§ DIRECTIONS: Copy the data below, switching each "collectors" to "collected by" and keeping everything else unchanged.

§ MATERIALS PROVIDED:
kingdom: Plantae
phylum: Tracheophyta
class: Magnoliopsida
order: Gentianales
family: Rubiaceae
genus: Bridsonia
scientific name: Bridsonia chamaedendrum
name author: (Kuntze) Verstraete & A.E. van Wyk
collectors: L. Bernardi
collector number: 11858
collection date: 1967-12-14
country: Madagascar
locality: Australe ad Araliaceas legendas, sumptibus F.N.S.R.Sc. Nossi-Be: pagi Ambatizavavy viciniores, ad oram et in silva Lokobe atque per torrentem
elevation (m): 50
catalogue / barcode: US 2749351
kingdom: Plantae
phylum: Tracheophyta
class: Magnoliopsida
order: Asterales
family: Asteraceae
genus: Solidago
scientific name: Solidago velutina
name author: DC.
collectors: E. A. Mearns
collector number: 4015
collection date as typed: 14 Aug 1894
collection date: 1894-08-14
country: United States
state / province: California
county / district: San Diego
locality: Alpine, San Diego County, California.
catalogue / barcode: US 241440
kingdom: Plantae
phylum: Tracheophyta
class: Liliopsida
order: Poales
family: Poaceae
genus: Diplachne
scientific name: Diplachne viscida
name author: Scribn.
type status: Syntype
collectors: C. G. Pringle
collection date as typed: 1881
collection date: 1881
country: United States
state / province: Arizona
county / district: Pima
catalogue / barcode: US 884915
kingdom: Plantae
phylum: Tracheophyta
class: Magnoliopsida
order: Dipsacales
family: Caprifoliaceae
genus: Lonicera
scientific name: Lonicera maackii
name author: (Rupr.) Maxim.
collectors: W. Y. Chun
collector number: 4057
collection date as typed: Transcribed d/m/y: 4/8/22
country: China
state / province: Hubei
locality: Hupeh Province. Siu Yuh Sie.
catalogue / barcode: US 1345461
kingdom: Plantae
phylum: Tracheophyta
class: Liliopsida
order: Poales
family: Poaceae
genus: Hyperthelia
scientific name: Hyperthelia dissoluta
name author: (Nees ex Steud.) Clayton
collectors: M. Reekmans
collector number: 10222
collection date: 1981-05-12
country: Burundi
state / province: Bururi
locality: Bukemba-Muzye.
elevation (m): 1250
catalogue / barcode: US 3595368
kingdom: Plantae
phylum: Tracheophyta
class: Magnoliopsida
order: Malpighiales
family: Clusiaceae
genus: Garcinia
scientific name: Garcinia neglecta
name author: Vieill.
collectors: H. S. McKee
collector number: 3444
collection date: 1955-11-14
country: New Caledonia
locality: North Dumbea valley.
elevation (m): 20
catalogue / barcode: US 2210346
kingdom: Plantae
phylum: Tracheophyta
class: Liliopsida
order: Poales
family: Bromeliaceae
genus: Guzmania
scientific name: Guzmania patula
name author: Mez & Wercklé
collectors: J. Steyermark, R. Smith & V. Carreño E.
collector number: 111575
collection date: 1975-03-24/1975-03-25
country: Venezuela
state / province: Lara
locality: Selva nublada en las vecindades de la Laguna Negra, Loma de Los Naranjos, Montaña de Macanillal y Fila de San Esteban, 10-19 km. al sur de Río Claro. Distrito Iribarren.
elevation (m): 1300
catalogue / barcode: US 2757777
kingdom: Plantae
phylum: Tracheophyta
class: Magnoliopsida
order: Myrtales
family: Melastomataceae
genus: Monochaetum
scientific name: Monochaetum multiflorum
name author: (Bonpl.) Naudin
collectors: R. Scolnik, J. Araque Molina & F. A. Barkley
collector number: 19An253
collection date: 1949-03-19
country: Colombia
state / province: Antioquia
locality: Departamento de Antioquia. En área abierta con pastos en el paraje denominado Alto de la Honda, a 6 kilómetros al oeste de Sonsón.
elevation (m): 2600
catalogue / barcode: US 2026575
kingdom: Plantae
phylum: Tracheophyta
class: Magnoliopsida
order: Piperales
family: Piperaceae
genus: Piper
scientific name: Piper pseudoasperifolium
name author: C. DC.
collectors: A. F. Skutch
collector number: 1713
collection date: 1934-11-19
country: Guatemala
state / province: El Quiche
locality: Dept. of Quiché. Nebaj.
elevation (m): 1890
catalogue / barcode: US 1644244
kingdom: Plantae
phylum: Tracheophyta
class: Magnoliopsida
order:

§ ANSWER BELOW:
kingdom: Plantae
phylum: Tracheophyta
class: Magnoliopsida
order: Gentianales
family: Rubiaceae
genus: Bridsonia
scientific name: Bridsonia chamaedendrum
name author: (Kuntze) Verstraete & A.E. van Wyk
collected by: L. Bernardi
collector number: 11858
collection date: 1967-12-14
country: Madagascar
locality: Australe ad Araliaceas legendas, sumptibus F.N.S.R.Sc. Nossi-Be: pagi Ambatizavavy viciniores, ad oram et in silva Lokobe atque per torrentem
elevation (m): 50
catalogue / barcode: US 2749351
kingdom: Plantae
phylum: Tracheophyta
class: Magnoliopsida
order: Asterales
family: Asteraceae
genus: Solidago
scientific name: Solidago velutina
name author: DC.
collected by: E. A. Mearns
collector number: 4015
collection date as typed: 14 Aug 1894
collection date: 1894-08-14
country: United States
state / province: California
county / district: San Diego
locality: Alpine, San Diego County, California.
catalogue / barcode: US 241440
kingdom: Plantae
phylum: Tracheophyta
class: Liliopsida
order: Poales
family: Poaceae
genus: Diplachne
scientific name: Diplachne viscida
name author: Scribn.
type status: Syntype
collected by: C. G. Pringle
collection date as typed: 1881
collection date: 1881
country: United States
state / province: Arizona
county / district: Pima
catalogue / barcode: US 884915
kingdom: Plantae
phylum: Tracheophyta
class: Magnoliopsida
order: Dipsacales
family: Caprifoliaceae
genus: Lonicera
scientific name: Lonicera maackii
name author: (Rupr.) Maxim.
collected by: W. Y. Chun
collector number: 4057
collection date as typed: Transcribed d/m/y: 4/8/22
country: China
state / province: Hubei
locality: Hupeh Province. Siu Yuh Sie.
catalogue / barcode: US 1345461
kingdom: Plantae
phylum: Tracheophyta
class: Liliopsida
order: Poales
family: Poaceae
genus: Hyperthelia
scientific name: Hyperthelia dissoluta
name author: (Nees ex Steud.) Clayton
collected by: M. Reekmans
collector number: 10222
collection date: 1981-05-12
country: Burundi
state / province: Bururi
locality: Bukemba-Muzye.
elevation (m): 1250
catalogue / barcode: US 3595368
kingdom: Plantae
phylum: Tracheophyta
class: Magnoliopsida
order: Malpighiales
family: Clusiaceae
genus: Garcinia
scientific name: Garcinia neglecta
name author: Vieill.
collected by: H. S. McKee
collector number: 3444
collection date: 1955-11-14
country: New Caledonia
locality: North Dumbea valley.
elevation (m): 20
catalogue / barcode: US 2210346
kingdom: Plantae
phylum: Tracheophyta
class: Liliopsida
order: Poales
family: Bromeliaceae
genus: Guzmania
scientific name: Guzmania patula
name author: Mez & Wercklé
collected by: J. Steyermark, R. Smith & V. Carreño E.
collector number: 111575
collection date: 1975-03-24/1975-03-25
country: Venezuela
state / province: Lara
locality: Selva nublada en las vecindades de la Laguna Negra, Loma de Los Naranjos, Montaña de Macanillal y Fila de San Esteban, 10-19 km. al sur de Río Claro. Distrito Iribarren.
elevation (m): 1300
catalogue / barcode: US 2757777
kingdom: Plantae
phylum: Tracheophyta
class: Magnoliopsida
order: Myrtales
family: Melastomataceae
genus: Monochaetum
scientific name: Monochaetum multiflorum
name author: (Bonpl.) Naudin
collected by: R. Scolnik, J. Araque Molina & F. A. Barkley
collector number: 19An253
collection date: 1949-03-19
country: Colombia
state / province: Antioquia
locality: Departamento de Antioquia. En área abierta con pastos en el paraje denominado Alto de la Honda, a 6 kilómetros al oeste de Sonsón.
elevation (m): 2600
catalogue / barcode: US 2026575
kingdom: Plantae
phylum: Tracheophyta
class: Magnoliopsida
order: Piperales
family: Piperaceae
genus: Piper
scientific name: Piper pseudoasperifolium
name author: C. DC.
collected by: A. F. Skutch
collector number: 1713
collection date: 1934-11-19
country: Guatemala
state / province: El Quiche
locality: Dept. of Quiché. Nebaj.
elevation (m): 1890
catalogue / barcode: US 1644244
kingdom: Plantae
phylum: Tracheophyta
class: Magnoliopsida
order:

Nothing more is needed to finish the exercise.